The Making of Meltaway Salad

P1320870To satisfy time after time, a salad needs to be complex.  Even cows seek out variety, chomping on dandelions, daisies, and other bits of herbal spice to enrich their diet of plain old verdure.  We humans can do so much more, especially if, like me, we live a few steps from the famous Monterey Market, a sort of everyday farmer’s market with local produce from around the world.  It’s no problem mixing organic baby greens from a greenhouse a mile away with fresh turmeric from Thailand. And the back yard contributes mustard greens and a Japanese kale.  My salad palette takes the orchestra as model.  There need to be high notes, middle notes, and low notes.  There needs to be sweet, middling, and bitter.  There needs to be soft and also crunchy, and you absolutely have to have a vivid palette of colors.  I’m particularly fond of root vegetables, raw, both for the trace minerals that the body needs and for their exotic, earthy tang. It’s the simultaneous mouth experience of these contradictories that satisfies and pleases, again and again.

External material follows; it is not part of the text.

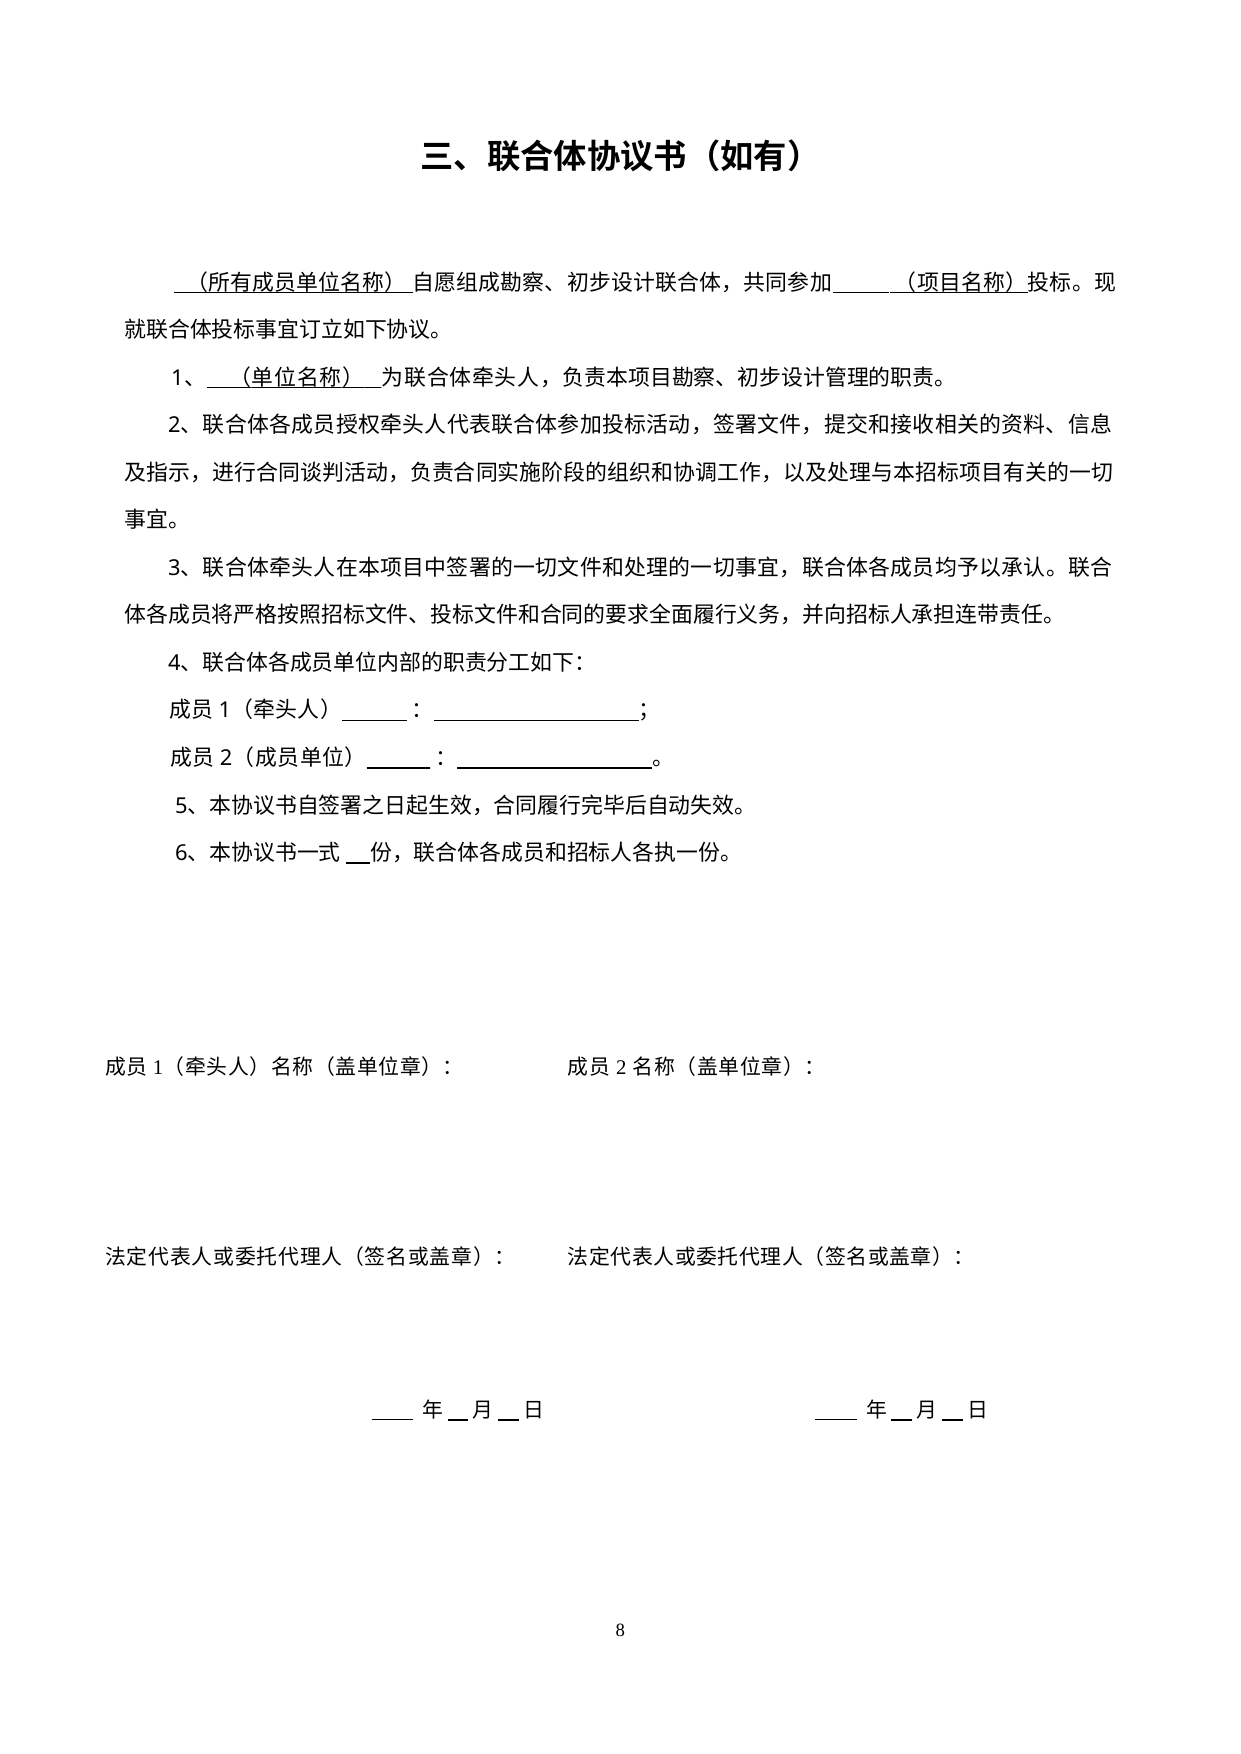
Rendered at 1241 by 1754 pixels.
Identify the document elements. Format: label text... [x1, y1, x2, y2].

I had fun making and editing this video, The Making of Meltaway Salad.  It took a couple of hours to do all the washing, peeling and slicing, but thanks to a video editing program, you get to see my lightning knife dispatch it all in about one minute.  (Yes, I still have all my fingers!)  Johann Sebastian B. provided the accompaniment for the frantic first half of the film;  his Goldberg Variations are often mislabeled a lullaby, but there’s nothing soporific about this selection.  In the second half, the verdant opus is composed on a canvas consisting of a shining bowl.  It proceeds smoothly to the strains of Schubert, performed by an eight-piece ensemble in which my cousin-in-law Tom Morrison is the bassoonist.  Altogether in less than three minutes you see an afternoon of effort that provides almost a week of healthy and delicious nutrition.

“Eat this salad twice a day, and your pounds will melt away.”